[Items in a dataset]
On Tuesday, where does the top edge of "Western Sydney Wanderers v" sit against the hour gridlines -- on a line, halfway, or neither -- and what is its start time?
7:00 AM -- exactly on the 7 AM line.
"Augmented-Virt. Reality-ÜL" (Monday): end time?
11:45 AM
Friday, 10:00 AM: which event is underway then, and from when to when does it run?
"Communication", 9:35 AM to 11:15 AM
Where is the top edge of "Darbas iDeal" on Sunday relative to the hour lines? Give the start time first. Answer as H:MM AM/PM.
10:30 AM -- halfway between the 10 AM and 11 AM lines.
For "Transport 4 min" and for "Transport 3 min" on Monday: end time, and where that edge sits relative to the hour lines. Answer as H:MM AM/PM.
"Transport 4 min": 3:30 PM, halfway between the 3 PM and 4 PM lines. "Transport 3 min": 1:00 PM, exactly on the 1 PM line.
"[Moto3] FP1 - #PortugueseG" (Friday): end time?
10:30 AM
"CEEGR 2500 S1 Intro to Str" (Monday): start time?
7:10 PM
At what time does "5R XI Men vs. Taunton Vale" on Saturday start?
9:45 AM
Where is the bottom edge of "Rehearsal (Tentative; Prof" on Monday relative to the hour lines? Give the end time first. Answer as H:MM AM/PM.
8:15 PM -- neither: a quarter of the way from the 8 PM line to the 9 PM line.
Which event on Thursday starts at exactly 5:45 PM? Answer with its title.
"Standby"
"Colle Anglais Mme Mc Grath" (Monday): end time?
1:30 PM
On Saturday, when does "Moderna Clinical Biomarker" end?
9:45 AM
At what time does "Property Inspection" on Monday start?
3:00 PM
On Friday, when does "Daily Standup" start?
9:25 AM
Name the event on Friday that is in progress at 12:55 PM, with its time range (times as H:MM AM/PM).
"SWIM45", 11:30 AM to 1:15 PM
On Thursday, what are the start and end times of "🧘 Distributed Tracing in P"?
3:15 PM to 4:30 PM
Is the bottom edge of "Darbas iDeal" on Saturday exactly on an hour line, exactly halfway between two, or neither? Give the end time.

* _TASK INSTRUCTIONS_:
Rewrite all of the items above as a numbered list, leaving out any blank lines.

* _EXERCISE ANSWER_:
1. On Tuesday, where does the top edge of "Western Sydney Wanderers v" sit against the hour gridlines -- on a line, halfway, or neither -- and what is its start time?
2. 7:00 AM -- exactly on the 7 AM line.
3. "Augmented-Virt. Reality-ÜL" (Monday): end time?
4. 11:45 AM
5. Friday, 10:00 AM: which event is underway then, and from when to when does it run?
6. "Communication", 9:35 AM to 11:15 AM
7. Where is the top edge of "Darbas iDeal" on Sunday relative to the hour lines? Give the start time first. Answer as H:MM AM/PM.
8. 10:30 AM -- halfway between the 10 AM and 11 AM lines.
9. For "Transport 4 min" and for "Transport 3 min" on Monday: end time, and where that edge sits relative to the hour lines. Answer as H:MM AM/PM.
10. "Transport 4 min": 3:30 PM, halfway between the 3 PM and 4 PM lines. "Transport 3 min": 1:00 PM, exactly on the 1 PM line.
11. "[Moto3] FP1 - #PortugueseG" (Friday): end time?
12. 10:30 AM
13. "CEEGR 2500 S1 Intro to Str" (Monday): start time?
14. 7:10 PM
15. At what time does "5R XI Men vs. Taunton Vale" on Saturday start?
16. 9:45 AM
17. Where is the bottom edge of "Rehearsal (Tentative; Prof" on Monday relative to the hour lines? Give the end time first. Answer as H:MM AM/PM.
18. 8:15 PM -- neither: a quarter of the way from the 8 PM line to the 9 PM line.
19. Which event on Thursday starts at exactly 5:45 PM? Answer with its title.
20. "Standby"
21. "Colle Anglais Mme Mc Grath" (Monday): end time?
22. 1:30 PM
23. On Saturday, when does "Moderna Clinical Biomarker" end?
24. 9:45 AM
25. At what time does "Property Inspection" on Monday start?
26. 3:00 PM
27. On Friday, when does "Daily Standup" start?
28. 9:25 AM
29. Name the event on Friday that is in progress at 12:55 PM, with its time range (times as H:MM AM/PM).
30. "SWIM45", 11:30 AM to 1:15 PM
31. On Thursday, what are the start and end times of "🧘 Distributed Tracing in P"?
32. 3:15 PM to 4:30 PM
33. Is the bottom edge of "Darbas iDeal" on Saturday exactly on an hour line, exactly halfway between two, or neither? Give the end time.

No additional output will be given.